Очищенный приосанился.
- Или вот хоть бы про запой, - продолжал он, - вы думаете, отчего он бывает? Конечно, и тут неглижеровка ролю играет, однако ж который человек "не понимает" - тот не запьет.
- А вы когда-нибудь запивали, Иван Иваныч? - полюбопытствовал я.
- Было время - ужасти как тосковал! Ну, а теперь бог хранит. Постепенно я во всякое время выпить могу, но чтобы так: три недели не пить, а неделю чертить - этого нет! Живу я смирно, вникать не желаю; что и вижу, так стараюсь не видеть - оттого и скриплю. Помилуйте! при моих обстоятельствах, да ежели бы еще вникать - разве я был бы жив! А я себя так обшлифовал, что хоть на куски меня режь, мне и горюшка мало!

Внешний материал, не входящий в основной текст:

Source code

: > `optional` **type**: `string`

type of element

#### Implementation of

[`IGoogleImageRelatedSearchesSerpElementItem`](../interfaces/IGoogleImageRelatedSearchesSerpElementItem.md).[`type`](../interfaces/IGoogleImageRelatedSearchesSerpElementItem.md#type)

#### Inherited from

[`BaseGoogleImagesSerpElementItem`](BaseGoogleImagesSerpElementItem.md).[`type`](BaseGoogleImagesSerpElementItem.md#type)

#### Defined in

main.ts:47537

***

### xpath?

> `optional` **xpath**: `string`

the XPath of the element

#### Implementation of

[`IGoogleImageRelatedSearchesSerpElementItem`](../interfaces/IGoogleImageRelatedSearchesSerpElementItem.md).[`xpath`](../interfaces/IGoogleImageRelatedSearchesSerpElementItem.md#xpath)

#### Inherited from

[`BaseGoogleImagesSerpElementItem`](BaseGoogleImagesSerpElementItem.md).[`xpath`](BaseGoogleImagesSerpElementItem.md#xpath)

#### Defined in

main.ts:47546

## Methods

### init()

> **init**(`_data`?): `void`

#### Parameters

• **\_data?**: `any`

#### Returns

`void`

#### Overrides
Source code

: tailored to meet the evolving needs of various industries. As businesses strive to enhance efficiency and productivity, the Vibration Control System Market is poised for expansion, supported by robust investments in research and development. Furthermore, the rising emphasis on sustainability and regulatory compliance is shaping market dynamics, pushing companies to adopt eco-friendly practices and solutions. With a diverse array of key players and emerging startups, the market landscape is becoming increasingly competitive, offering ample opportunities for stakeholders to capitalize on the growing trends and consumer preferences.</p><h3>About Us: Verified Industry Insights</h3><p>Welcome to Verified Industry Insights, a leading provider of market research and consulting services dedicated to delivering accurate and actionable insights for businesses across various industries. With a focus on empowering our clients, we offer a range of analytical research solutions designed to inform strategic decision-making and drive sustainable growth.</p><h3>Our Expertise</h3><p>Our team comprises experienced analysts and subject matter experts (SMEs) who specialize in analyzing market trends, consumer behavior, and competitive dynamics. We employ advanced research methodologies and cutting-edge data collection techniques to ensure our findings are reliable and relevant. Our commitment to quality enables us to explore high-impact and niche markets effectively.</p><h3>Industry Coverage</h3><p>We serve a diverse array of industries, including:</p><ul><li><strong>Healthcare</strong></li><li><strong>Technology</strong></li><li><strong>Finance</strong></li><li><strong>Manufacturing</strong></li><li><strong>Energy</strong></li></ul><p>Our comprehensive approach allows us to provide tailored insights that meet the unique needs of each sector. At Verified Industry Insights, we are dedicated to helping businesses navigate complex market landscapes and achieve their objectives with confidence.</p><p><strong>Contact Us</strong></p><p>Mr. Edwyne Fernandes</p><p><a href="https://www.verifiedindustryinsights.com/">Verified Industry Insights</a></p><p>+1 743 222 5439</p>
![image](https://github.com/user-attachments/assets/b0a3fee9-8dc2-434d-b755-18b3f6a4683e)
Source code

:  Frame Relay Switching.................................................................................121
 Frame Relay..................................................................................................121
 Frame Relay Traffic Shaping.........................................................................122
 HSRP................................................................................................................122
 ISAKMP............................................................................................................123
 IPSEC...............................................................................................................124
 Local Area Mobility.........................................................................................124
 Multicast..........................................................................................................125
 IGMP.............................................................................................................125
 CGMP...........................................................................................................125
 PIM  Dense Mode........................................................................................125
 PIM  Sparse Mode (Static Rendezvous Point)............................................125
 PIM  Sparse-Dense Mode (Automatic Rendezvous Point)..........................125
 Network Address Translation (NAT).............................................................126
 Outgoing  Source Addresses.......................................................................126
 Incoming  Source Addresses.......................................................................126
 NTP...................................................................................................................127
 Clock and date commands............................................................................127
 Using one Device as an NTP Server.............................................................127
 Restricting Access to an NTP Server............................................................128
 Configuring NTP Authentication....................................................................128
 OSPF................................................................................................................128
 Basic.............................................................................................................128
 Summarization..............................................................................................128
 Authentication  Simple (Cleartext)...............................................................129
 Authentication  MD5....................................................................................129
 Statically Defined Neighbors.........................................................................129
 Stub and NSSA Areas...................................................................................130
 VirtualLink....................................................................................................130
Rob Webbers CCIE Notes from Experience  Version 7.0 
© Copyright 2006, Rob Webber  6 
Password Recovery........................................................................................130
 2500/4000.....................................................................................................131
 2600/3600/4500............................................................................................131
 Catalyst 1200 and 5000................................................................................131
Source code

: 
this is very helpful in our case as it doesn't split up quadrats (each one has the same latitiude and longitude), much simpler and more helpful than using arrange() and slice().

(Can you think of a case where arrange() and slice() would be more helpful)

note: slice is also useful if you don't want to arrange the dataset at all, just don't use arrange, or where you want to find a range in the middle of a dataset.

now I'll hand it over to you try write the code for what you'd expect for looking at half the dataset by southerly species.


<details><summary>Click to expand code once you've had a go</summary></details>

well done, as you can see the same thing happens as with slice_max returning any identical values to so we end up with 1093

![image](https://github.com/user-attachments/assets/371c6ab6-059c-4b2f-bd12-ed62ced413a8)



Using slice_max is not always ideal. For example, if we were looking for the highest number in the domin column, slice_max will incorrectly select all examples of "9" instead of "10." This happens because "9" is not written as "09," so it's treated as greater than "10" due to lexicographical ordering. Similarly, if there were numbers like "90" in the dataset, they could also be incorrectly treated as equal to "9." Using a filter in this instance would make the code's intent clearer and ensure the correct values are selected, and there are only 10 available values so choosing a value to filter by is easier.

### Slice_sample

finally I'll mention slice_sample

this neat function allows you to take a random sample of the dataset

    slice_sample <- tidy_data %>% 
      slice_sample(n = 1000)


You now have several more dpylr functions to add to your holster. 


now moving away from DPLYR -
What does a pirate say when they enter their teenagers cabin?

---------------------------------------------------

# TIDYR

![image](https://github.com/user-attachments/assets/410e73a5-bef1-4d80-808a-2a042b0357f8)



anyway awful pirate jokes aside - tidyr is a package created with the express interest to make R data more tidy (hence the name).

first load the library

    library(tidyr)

Это было высказано с такою беззаветною искренностью, что Глумов не выдержал и поцеловал старика в лоб.
- Ни гордости, ни притязательности во мне нет, а от кляуз да сутяжничества я и подавно убегаю, - продолжал Очищенный, очевидно, поощренный лаской Глумова. - Ежели оскорбление мне нанесут - от вознаграждения не откажусь, а в суд не пойду. Оттого все меня и любят. И у Дарьи Семеновны любили, и у Марцинкевича любили. Даже теперь: приду в квартал - сейчас дежурный помощник табаком потчует!
- Вот и нас тоже... - машинально произнес я.
- И вас тоже. Покуда вы вникали - никто вас не любил, а перестали вникать - все к вам с доверием! Вот хоть бы, например, устав о благопристойности...
- Гм... да, устав! - как-то загадочно пробормотал Глумов.